In his loneliness, as Gabriel recalls it, he develops a friendship with a first-time writer, 14-year-old Pete. Asked to read the boy’s manuscript by a publisher friend, Ashe (Joe Morton), Gabriel is intrigued by the vivid prose and subject matter, having to do with Pete’s sexual abuse in a basement. Called “The Blacking Factory,” after Dickens’, the story is rendered, while Gabriel reads, in smudgy images that convey panic and horror. Again, the film immerses you in Gabriel’s mind, what he sees and understands, his interpretation of what he reads. Following his seduction by the story, Gabriel comes to speak with the boy over the phone, and finds they share versions of isolation, alienation, and humor, in short, a sense that their lots in life are “shitty.” That Pete appears on screen — in Gabriel’s mind’s eye — as Rory Culkin, you believe he exists.
And then…. Gabriel learns that Pete is also terminally ill and he wants to help. But the boy’s adoptive guardian, a social worker named Donna (Toni Collette), seems inclined to keep them apart. Jess (visiting to fix that fuse box) observes that, over the phone, Pete and Donna actually sound like the same person. Thus begins Gabriel’s search for a “truth,” most specifically, whether or not Pete does exist. Gabriel suspects he’s been had, but doesn’t want to believe that Donna (or whoever she is) is capable of such cruel deception. Worse, he starts to think that he’s not only the victim of such deception, but the perpetrator, that like Donna, he sues people’s stories to suit his own needs and desires, to gain attention, to feel special. At this point he launches into an elaborate effort to track down Pete, which leads him to some tense encounters with Donna, first on the phone (as Pete is in the hospital and unreachable), and then, after a lengthy journey by plane and rental car to Wisconsin, a physical meeting.
This is where the film tips over into silliness, as it pathologizes Donna explicitly. (It’s possible that her bad behavior is Gabriel’s fiction, as he is “remembering” the facts according to his own needs, but this is a step the film leaves to you.) Gabriel asks to see Pete (she says he’s in the hospital again, and near death to boot). “It’s a hard place to be,” Gabriel says, not really about Pete’s condition, “not knowing for sure.” Donna snaps back, accusing him of lacking faith: “You’re the kind of guy who needs proof.”

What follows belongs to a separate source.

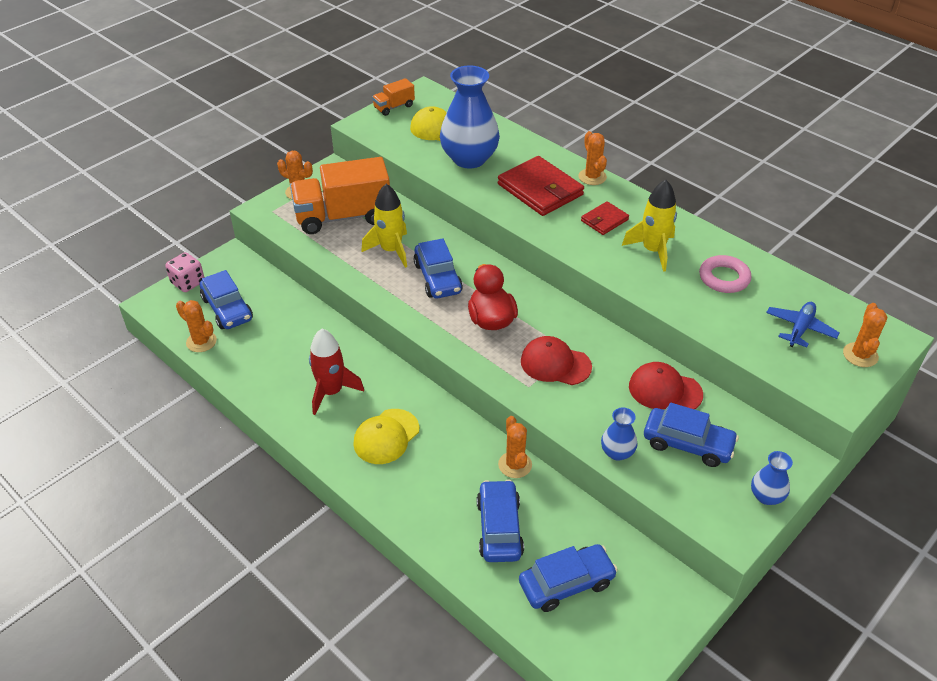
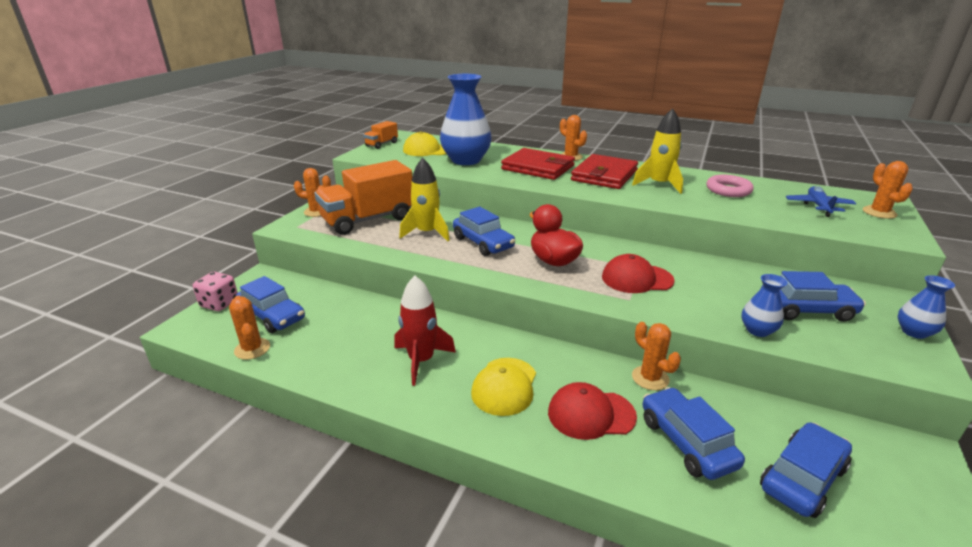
camera: 20 degrees left, 15 degrees down
(201, 342) = (252, 349): orange cactus -> orange cactus turned 45 degrees clockwise
(604, 220) = (604, 175): red wallet -> red wallet, size x1.87
(665, 390) = (744, 277): red cap -> red cap (591, 414)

Even as Donna becomes an easy target (despite Collette’s performance, which is less clunky than the character), Gabriel’s interests are more complex than she thinks. He sees in Donna’s apparent ruse a parallel to his own creative process, his writing and his reading, even as he blames her, seeing her version of this process as malevolent. Gabriel wants to know. He wants to know for sure. The problem is, he can’t.
Tapping into recent public outrages over writers who lie (for instance, J.T. LeRoy and James Frey), The Night Listener‘s indictments are drearily unsubtle. In fact, the sharpest moments have little to do with Gabriel’s ponderous inquiries. Wonderful Sandra Oh, as Anna, Gabriel’s accountant, provides welcome wit and level-headedness amid the hubbub (though she’s not on-screen nearly enough). Anna sees the mystery for the tawdry business it might be: “What if she has him embalmed like that guy from Psycho?” Anna wonders aloud, or… wait for it… “What if she’s the one who doesn’t exist?” That tears it. The question is not what’s real. The question is, who cares, and how does anyone come to care?